Der Busch. Erster Gedanke: Das hätte ich gleich machen sollen. Noch nie in meinem Leben an keinem Ort der Welt waren jemals die großen Touri-Attraktionen die besten Erlebnisse, sondern immer die weniger bekannten Dinge, über die man überall zufällig stolpert. Mein Hotel lag in in Richtung der Dandenong Ranges, von denen aus ich weiterfuhr in die Yarra Ranges. Dort stehen wunderschöne Urwälder in kaum besiedelter Gegend, praktisch frei von Verkehr. Endlich fand ich den ESP-Aus-Knopf, den man auch nicht lange oder gar mit geheimer Uboot-Sequenz drücken muss, sondern der sofort bei Kontakt das ESP abschaltet. Damit fuhr die Rennöse zwar nicht signifikant schneller, aber erstaunlicherweise deutlich besser, weil das Auto in den Kurven nicht sekundenlang komplett abschaltete, sondern leise wimmernd leicht über die Vorderachse schob.

Oben auf dem Mount Donna Buang saß ich dann mit baumelnden Beinen auf meiner Land-Rover-Klappe, zufrieden und mit ersten unaustralischen Anflügen von Urlaubsentspannung. Ein Radfahrer sagte mir, mit "dieser Art von Auto" solle ich mich Richtung Marysville halten, da gebe es tolle Pisten. Zunächst verstand ich nicht, was er mit "dieser Art von Auto" meinte, doch er spielte wohl auf den "Allrad"-Aufkleber am Heck des Koleos an. Denn der Australier frönt einem Hobby, das er hier ausleben kann wie kaum an einem anderen Ort der Welt: Offroading.

Extreme Straßenreifing

Und so fuhr ich eine mustergültig gepflegte, frisch neu präparierte, planebene Strecke durch den Regenwald. Wo frische Erde für den Plattroller aufgebracht wurde, standen Schilder mit einem Limit von 80 km/h, wegen der "road works". Haha, dachte ich, wer fährt denn hier schon hundert? Die Antwort: Jeder, der einen fetten Geländewagen hat. Das ist in Australien ein Hobby, unabhängig davon, dass der fette Wagen in seiner Breite viel gefährlicher wird als ein schmaleres Straßenauto, das auf dieser glatten Strecke problemlos genauso schnell fahren kann. Es geht wohl um die Challenge. Das merkte ich, als der zweite Schnorchel-Hilux auf riesigen Geländerädern in der Mitte der Straße aus der uneinsehbaren Kurve schoss. Wahrscheinlich gilt hier: der mit der geringeren Masse gibt nach, indem er schnell in den Graben fährt. Es machte irgendwie Spaß, auf den glatten Straßenrädern über die glibbrigeren Passagen zu schlittern, in der Hoffnung, dass sich jetzt mal die Hinterräder zuschalten mit etwas Antrieb.
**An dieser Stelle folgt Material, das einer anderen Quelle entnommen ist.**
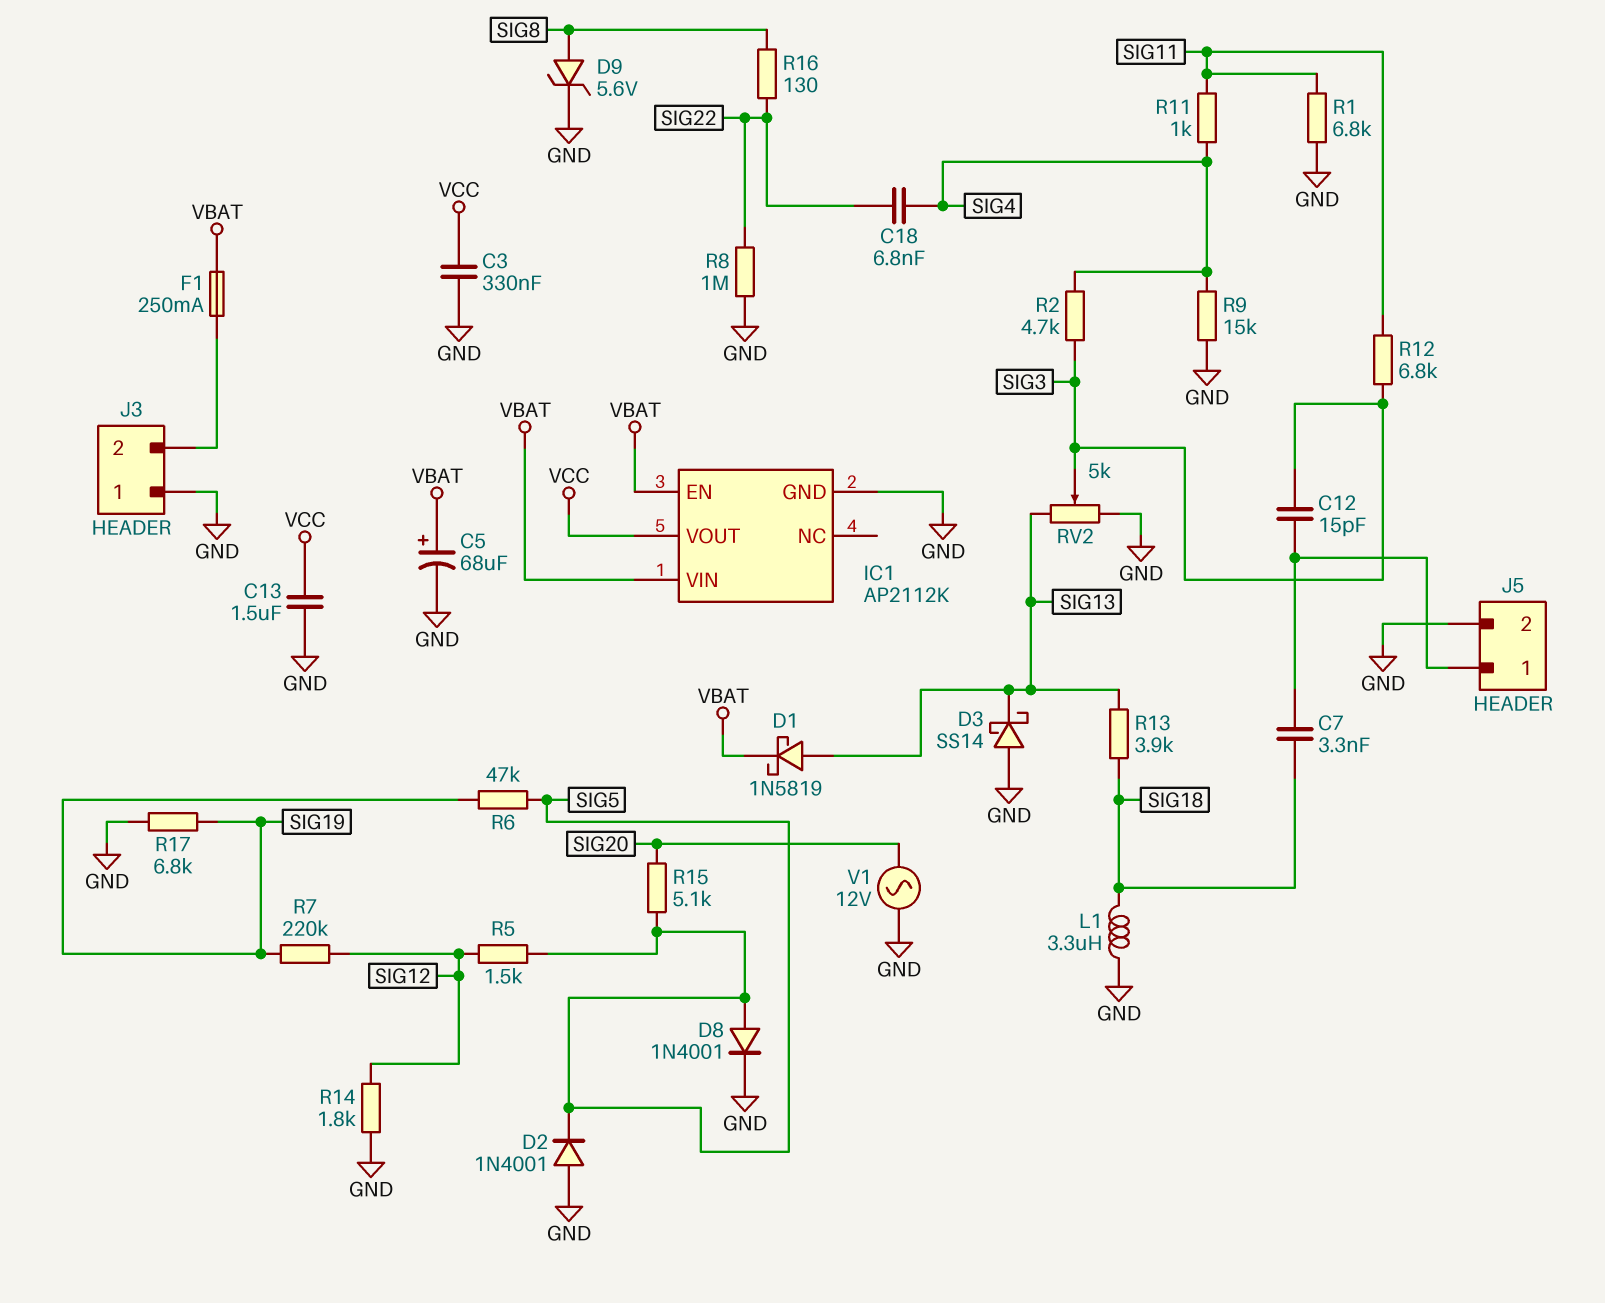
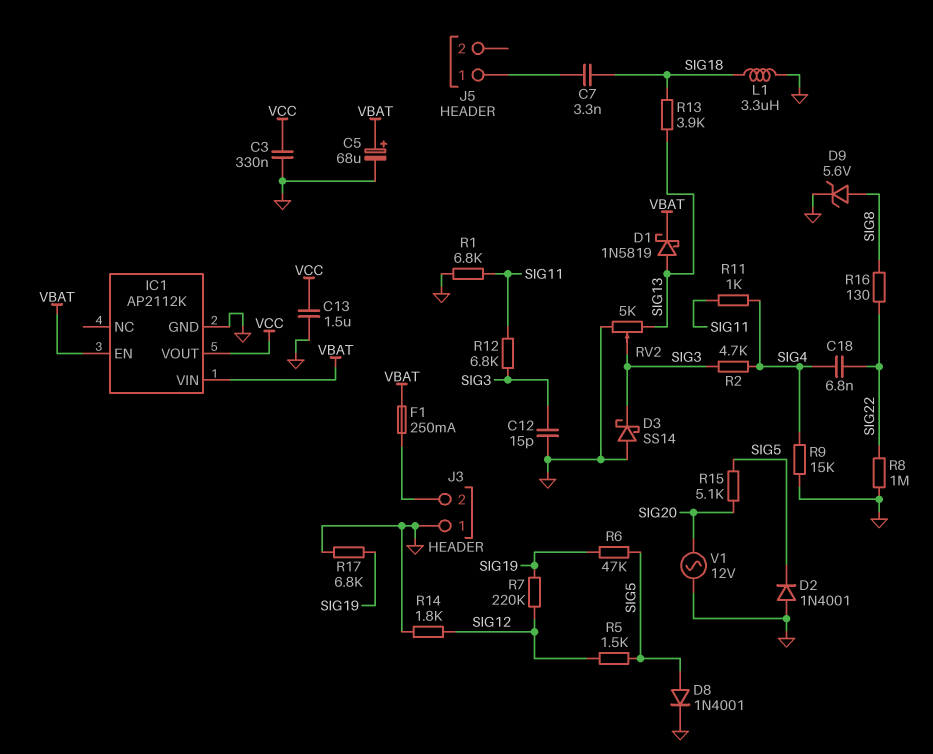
C12: 15pF (J5/1, SIG3) -> 15pF (GND, SIG3)
D3: schottky SS14 (A GND, K SIG13) -> schottky SS14 (A GND, K SIG3)
J5 pin 2: GND -> none

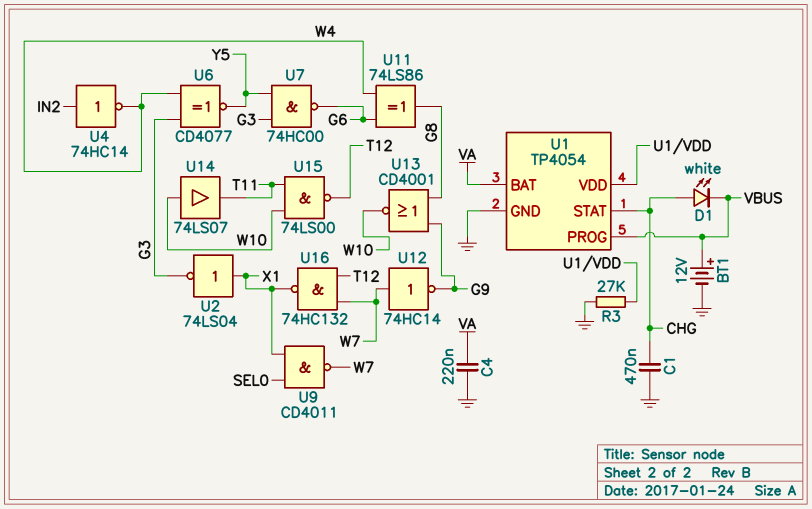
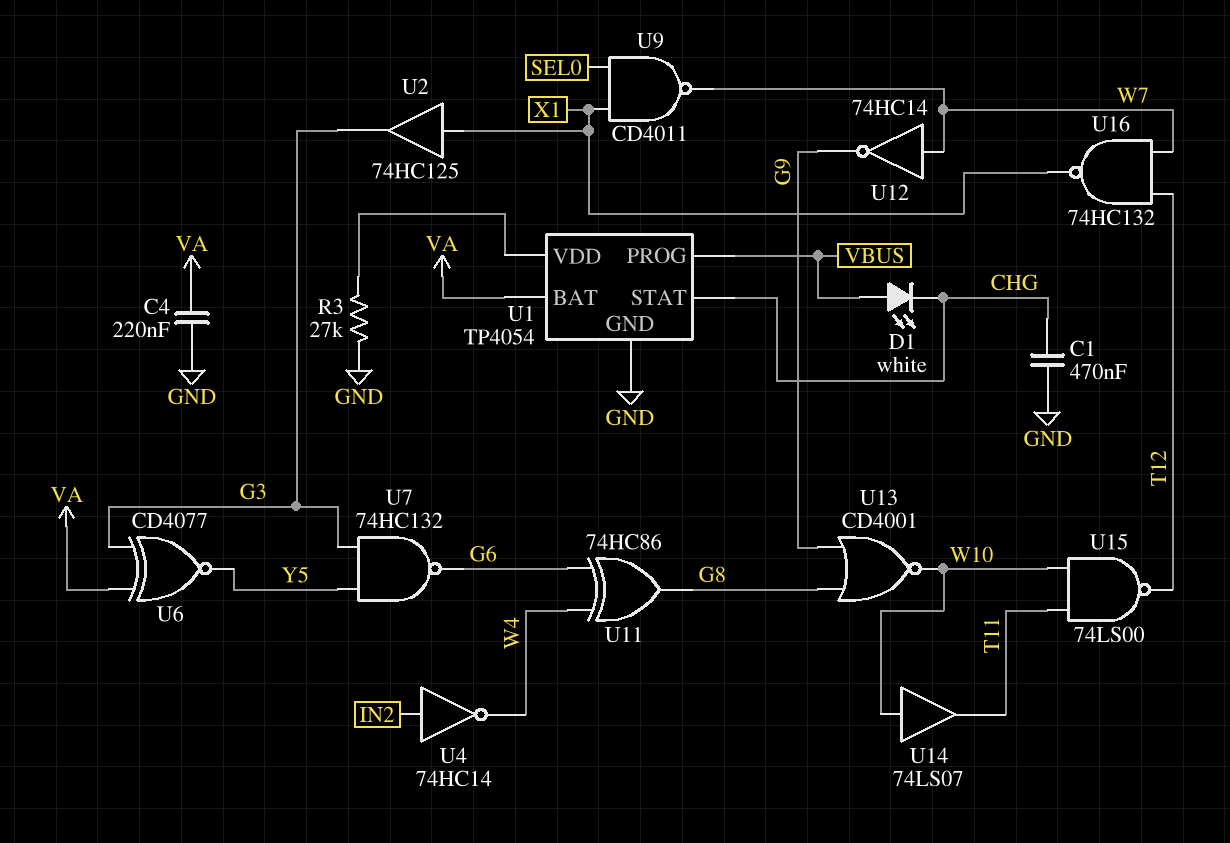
BT1: 12V (plus VBUS, minus GND) -> none
D1: LED white (A CHG, K VBUS) -> LED white (A VBUS, K CHG)
U2: NOT 74LS04 (in X1, out G3) -> buffer 74HC125 (in X1, out G3)
U6: XNOR CD4077 (in G3, in W4, out Y5) -> XNOR CD4077 (in G3, in VA, out Y5)
U7: NAND 74HC00 (in G3, in Y5, out G6) -> NAND 74HC132 (in G3, in Y5, out G6)
U11: XOR 74LS86 (in G6, in W4, out G8) -> XOR 74HC86 (in G6, in W4, out G8)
Ich sagte der Sheila im Navi: Finde mir den kürzesten Weg nach Marysville. Und Sheila führte mich quer durch den Wald. "Hier abbiegen!", sagte sie, und ich sah zunächst nicht, wo sie meinte: zwischen zwei Bäumen durch, die in mir Zweifel über die Spiegel-Spiegel-Breite des Renault wachsen ließen. Die Lädierung der Bäume zeigte, dass sich andere Navi-Nachfahrer hier mit breiteren Dingern durchgequetscht hatten. Was dann kam, war der Gedanke, wie dumm ich doch eigentlich war, auf Sheila zu hören. Ich rutschte ein steiles Stück hinunter, das ich mit den Straßenrädern sicher nicht mehr hochkonnte, in ein Schlammloch, aus dem ich mir sicher war, auch nicht ohne Winch entkommen zu können. Weitere gefühlte Sicherheiten: Ich war mir sicher, die Plastikverkleidungen vorne und hinten an den steilen Rampenwinkeln jetzt zu verlieren. Aber das war dann ein Problem später für den Hertz-Schalter. Da musste ich ja erst einmal hinkommen.

Und hier tat der Koleos etwas sehr unerwartetes: Er riss sich sein Plastik eben nicht ab, von einer kleinen Öse abgesehen, die ich wieder einstecken konnte. Die kurze, nach oben gerümpfte Nase funktioniert tatsächlich ganz gut, und obwohl der Allradantrieb vor allem zusammen mit der Automatik nicht viel taugt, ist er zumindest vorhanden und bis 30 km/h kann man den Hinterradantrieb auch auf "ständig an" schalten. Mit Wippen und 45° quer gegen die Rampe fuhr der Renault tatsächlich aus dem Sumpf heraus, über die Rampe, das letzte steile Wegstück runter und durch eine weitere kleine Schlammpfütze auf die Straße. Ich fühlte mich wie der König der Fahrkünste.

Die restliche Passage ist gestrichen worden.